Mark de Paola is a director and photographer based in New York City best known for his wide-open shooting style. He joined the Loculars platform in late 2017 with a few exclusive short-format experiences offered in New York City. De Paola has had multiple covers for Vogue Spain and Mexico, as well as campaigns and commercials for Donna Karen, Gucci, Saint Laurent, Brioni, Neutrogena, La Perla, Sephora and MAC Cosmetics to name a few. His “Art of Backstage” images from NY Fashion Week were recently exhibited at the “NYC Street” show presented by Loculars, and also displayed at the Leica Gallery in Boston, Los Angeles, Tokyo, San Francisco and Dali, China. Mark continues to give master classes worldwide including “Stanley Kubrick: The Exhibition” at the Contemporary Jewish Museum San Francisco, “Leica M Panel” with Ralph Gibson and Leica Camera at multiple locations worldwide. We had the opportunity to hear from Mark first-hand about his early influences, shooting in the fashion industry and what’s ahead for him.
Tell us about your childhood – where did you grow up, how did you first get started with photography?
I was practically born into a photo studio. My father was a photographer and my mother a model with Ford agency. I grew up with Irving Penn (or as we called him, “Mr. Penn”) and Richard Avedon as family friends, and with models sitting on our living room couch. As a child, I spent time between New York City and Los Angeles, always immersed in the photographic and fashion/beauty world. I grew up watching my father’s photoshoots and soaking in the spreads displayed in Vogue and Harper’s Bazaar. I first started shooting when I was 12 years old, processing and printing color and black and white film in my lab at my home in New York City.
What made you pursue photography as a career? Who were your early inspirations? How did you get your first major breakthrough/assignment?
I was disillusioned by a long-time passion to study international law. I would always film students studying at the beach while I studied in the library. After a time, my sister (then an actress) got headshots taken by the “best headshot photographer in Los Angeles.” They were horrible. While putting a small ad in a motion picture magazine for “Mark de Paola: Headshot Photographer,” an older woman waved me into her office. After a short conversation, she hired me on the spot to shoot the cover of her magazine of actor Henry Fonda, and the rest is history. I was inspired by all the leading photographers of the time, from Richard Avedon and Irving Penn to Bert Stern, Art Kane, and Elliot Erwitt.
You are well known for your wide-open shooting style using natural light for the most part. Tell us a bit about your creative process and what you’re after.
Staying in the environment is really important to me. I always shoot wide open with available light as it is most consistent with the way we see – sharp with fall off into the corners. I rely on natural light to distill the action in the scene. I aim to hold the emotional content in the peripheral, out-of-focus areas.
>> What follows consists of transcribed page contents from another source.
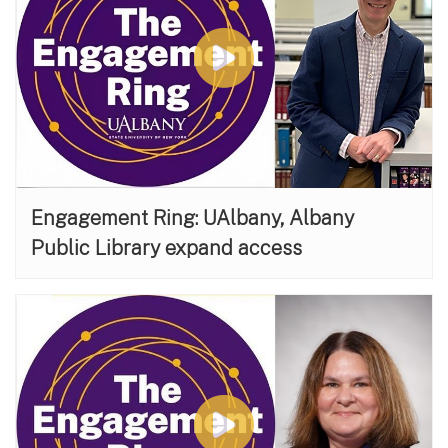
Engagement Ring: UAlbany, Albany
Public Library expand access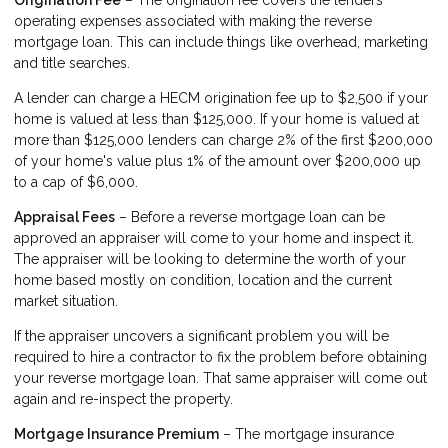
Origination Fee
– The origination fee covers the lenders
operating expenses associated with making the reverse
mortgage loan. This can include things like overhead, marketing
and title searches.
A lender can charge a HECM origination fee up to $2,500 if your
home is valued at less than $125,000. If your home is valued at
more than $125,000 lenders can charge 2% of the first $200,000
of your home's value plus 1% of the amount over $200,000 up
to a cap of $6,000.
Appraisal Fees
– Before a reverse mortgage loan can be
approved an appraiser will come to your home and inspect it.
The appraiser will be looking to determine the worth of your
home based mostly on condition, location and the current
market situation.
If the appraiser uncovers a significant problem you will be
required to hire a contractor to fix the problem before obtaining
your reverse mortgage loan. That same appraiser will come out
again and re-inspect the property.
Mortgage Insurance Premium
– The mortgage insurance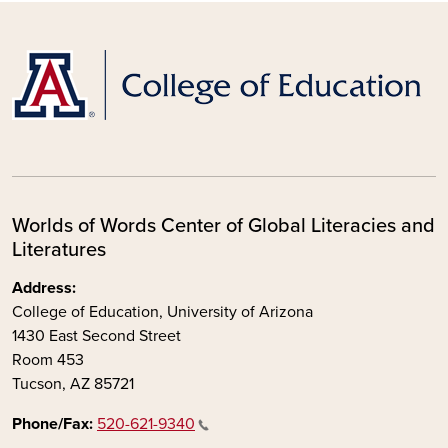
Worlds of Words Center of Global Literacies and
Literatures
Address:
College of Education, University of Arizona
1430 East Second Street
Room 453
Tucson, AZ 85721
Phone/Fax:
520-621-9340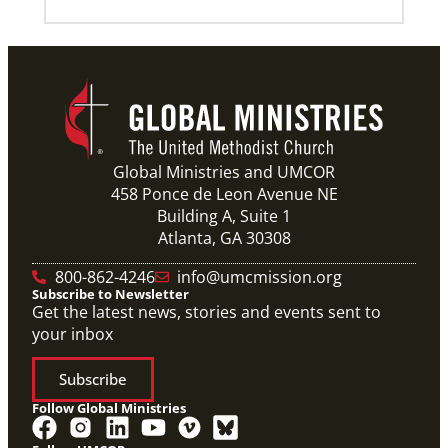
Global Ministries and UMCOR
458 Ponce de Leon Avenue NE
Building A, Suite 1
Atlanta, GA 30308
800-862-4246
info@umcmission.org
Subscribe to Newsletter
Get the latest news, stories and events sent to
your inbox
Subscribe
Follow Global Ministries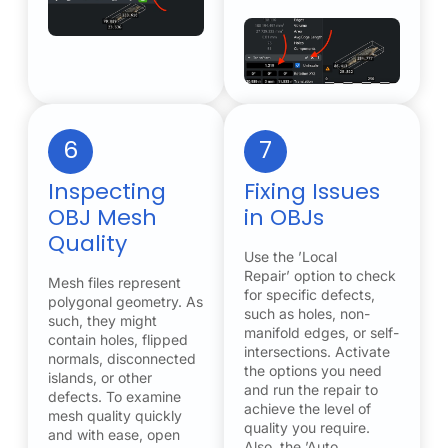
6
7
Inspecting
Fixing Issues
OBJ Mesh
in OBJs
Quality
Use the ’Local
Repair’ option to check
Mesh files represent
for specific defects,
polygonal geometry. As
such as holes, non-
such, they might
manifold edges, or self-
contain holes, flipped
intersections. Activate
normals, disconnected
the options you need
islands, or other
and run the repair to
defects. To examine
achieve the level of
mesh quality quickly
quality you require.
and with ease, open
Also, the ’Auto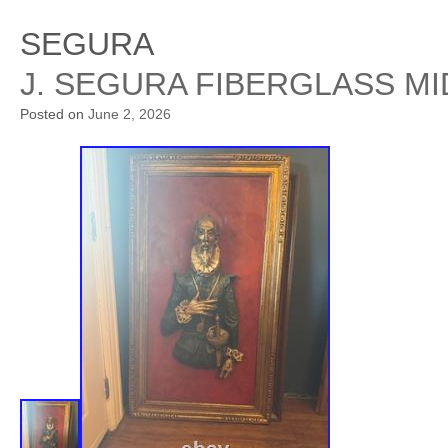
SEGURA
J. SEGURA FIBERGLASS M
Posted on
June 2, 2026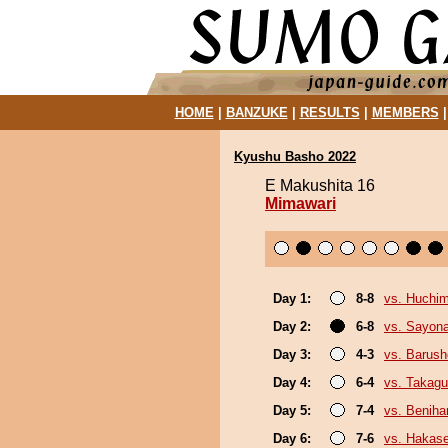
HOME
|
BANZUKE
|
RESULTS
|
MEMBERS
Kyushu Basho 2022
E Makushita 16
Mimawari
Day 1:
8-8
vs. Huchi
Day 2:
6-8
vs. Sayon
Day 3:
4-3
vs. Barush
Day 4:
6-4
vs. Takagu
Day 5:
7-4
vs. Beniha
Day 6:
7-6
vs. Hakas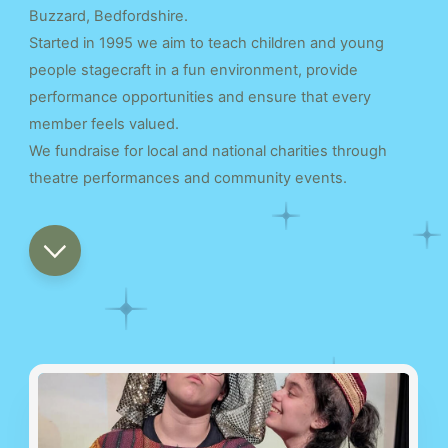
Buzzard, Bedfordshire.
Started in 1995 we aim to teach children and young
people stagecraft in a fun environment, provide
performance opportunities and ensure that every
member feels valued.
We fundraise for local and national charities through
theatre performances and community events.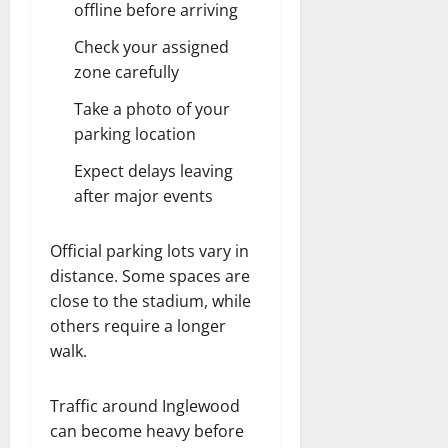
offline before arriving
Check your assigned
zone carefully
Take a photo of your
parking location
Expect delays leaving
after major events
Official parking lots vary in
distance. Some spaces are
close to the stadium, while
others require a longer
walk.
Traffic around Inglewood
can become heavy before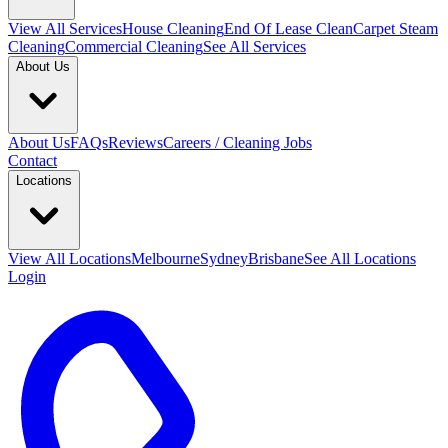
View All
Services
House Cleaning
End Of Lease Clean
Carpet Steam
Cleaning
Commercial Cleaning
See All Services
About Us
About Us
FAQs
Reviews
Careers / Cleaning Jobs
Contact
Locations
View All
Locations
Melbourne
Sydney
Brisbane
See All Locations
Login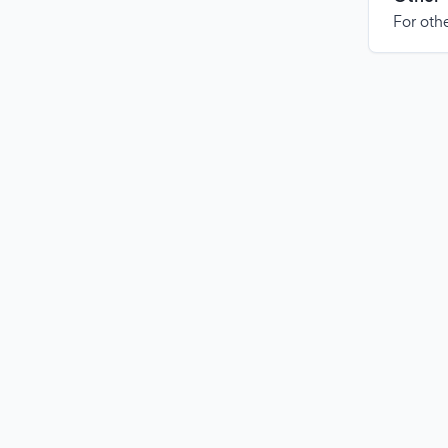
For othe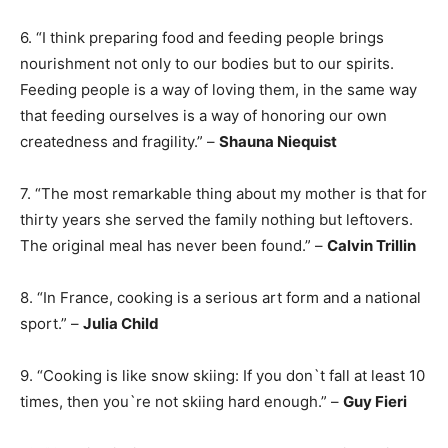
6. “I think preparing food and feeding people brings
nourishment not only to our bodies but to our spirits.
Feeding people is a way of loving them, in the same way
that feeding ourselves is a way of honoring our own
createdness and fragility.” –
Shauna Niequist
7. “The most remarkable thing about my mother is that for
thirty years she served the family nothing but leftovers.
The original meal has never been found.” –
Calvin Trillin
8. “In France, cooking is a serious art form and a national
sport.” –
Julia Child
9. “Cooking is like snow skiing: If you don`t fall at least 10
times, then you`re not skiing hard enough.” –
Guy Fieri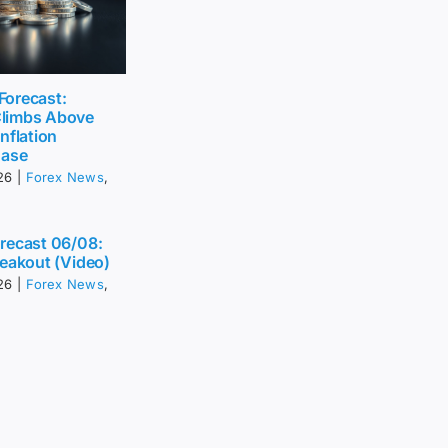
 Forecast:
limbs Above
nflation
Ease
26
|
Forex News
,
recast 06/08:
eakout (Video)
26
|
Forex News
,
If you are worried about focusing, the world is passing you by.
You’ve done quite a bit of work in fashion. What guidance do you have for others, or if you could give some advice to a young Mark de Paola, what would that be?
Shoot, shoot, shoot! Do not get discouraged by all of the technique. Shoot first, worry about it later. I am not that interested in the picture-perfect photo opportunity, rather when we are most beautiful in the moment when we think no one is looking. The fashion industry is about time and not following trend, rather creating a trend with your own visual style. Learning to be both relevant and timeless is always a challenge in fashion.
What excites you about Loculars?
Loculars brings a new format that provides the opportunity for intimate and exclusive photo experiences. Both these aspects are pretty compelling. With “Art of Backstage,” a participant gets real backstage access with me at New York Fashion Week – that’s the kind of “exclusive” one gets through Loculars and it’s great for me as a photographer to be able to share that.
What’s next for you in terms of projects, areas of focus or interests?
Next for me is a body of work which will be shown for the first time in San Francisco during PhotoFairs called “Recent Work.” The series is an exploration of the visceral emotion without intellect, depicting portrait, figure, texture, and inanimate objects.